Whining About Lyme

Ticks have been in the news lately, so this blog is going to address the possible issues associated with ticks bites and our canine friends. Lyme disease was first noted in the 1970’s and got its name because the first few cases occurred in Lyme, Connecticut.

Lyme disease is caused by a bacteria (called Borrelia burgdorferi) that is transmitted through a tick bite. Once the tick bites and passes the bacteria into the bloodstream, the bacteria reproduces and travels to different parts of the body causing problems in specific organs and body joints. The fact that Lyme disease can affect so many parts of the body often leads to confusion and misdiagnosis of the illness in humans.

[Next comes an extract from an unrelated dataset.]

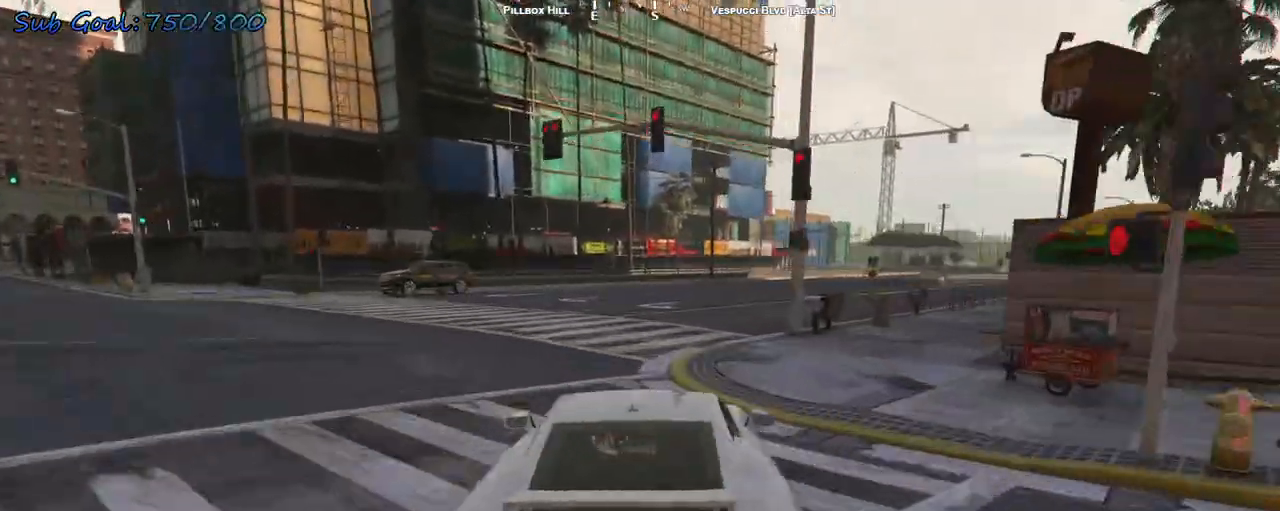
{"keys": ["d", "w"], "events": [[33, "d", "down"], [167, "d", "up"], [267, "d", "down"], [367, "d", "up"], [467, "d", "down"]]}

In dogs, Lyme disease causes quite a few symptoms. The symptoms most commonly seen with Lyme disease are fever, lack of energy, decreased appetite and problems with the body joints, such as lameness (which can go from one limb to the next), generalized stiffness and joint pain, and swelling of the joints. Lyme disease can also affect the kidneys, heart and brain. The symptoms can subside and recur later which can make diagnosis difficult. The symptoms of Lyme disease also occur in more commonly found illnesses, so it is usually not on the top of the list of possibilities in sick dogs.

There are 2 blood tests available to test for Lyme disease. The first test is an antibody test. Infectious organisms, such as the bacteria that causes Lyme disease, have proteins attached to the surface of the cell. These proteins are called antigens. When the immune system detects these foreign invaders, the body produces antibodies to help destroy the disease. This test tells us that the dog has been exposed to Lyme disease because there are antibodies present in the bloodstream. Unfortunately, false negatives can happen with this test because a dog could be infected recently, but not enough antibodies have formed. Dogs who have been infected for a long time might no longer have enough antibodies in their bloodstream to show a positive result.

The second blood test is called a PCR test. This is a DNA test that checks for the presence of the bacteria itself. This test is very sensitive and specific for the bacteria. However, false negatives can occur because the bacteria might be present in a body joint but not in the bloodstream. So in both test types, a positive result is meaningful in dogs who are showing clinical signs. However, a negative test result does NOT mean the dog is free of the bacteria causing Lyme disease.

Lyme disease is caused by a bacteria, so treatment is achieved with the use of antibiotics. Typically the treatment requires several weeks of antibiotics, and sometimes the use of multiple types of antibiotics are needed. Pain relief medication is also used to help with joint pain and joint stiffness.

The best thing you can do for your dog is to prevent exposure to Lyme disease! This means keeping ticks away from your pet. Prevention is ALWAYS the best medicine. There are once monthly oral medications or topical products that will kill the tick before it becomes a problem. Please speak with any of our staff about the best option for your pet. The disease is a painful, debilitating illness so help prevent your dog from whining about Lyme disease!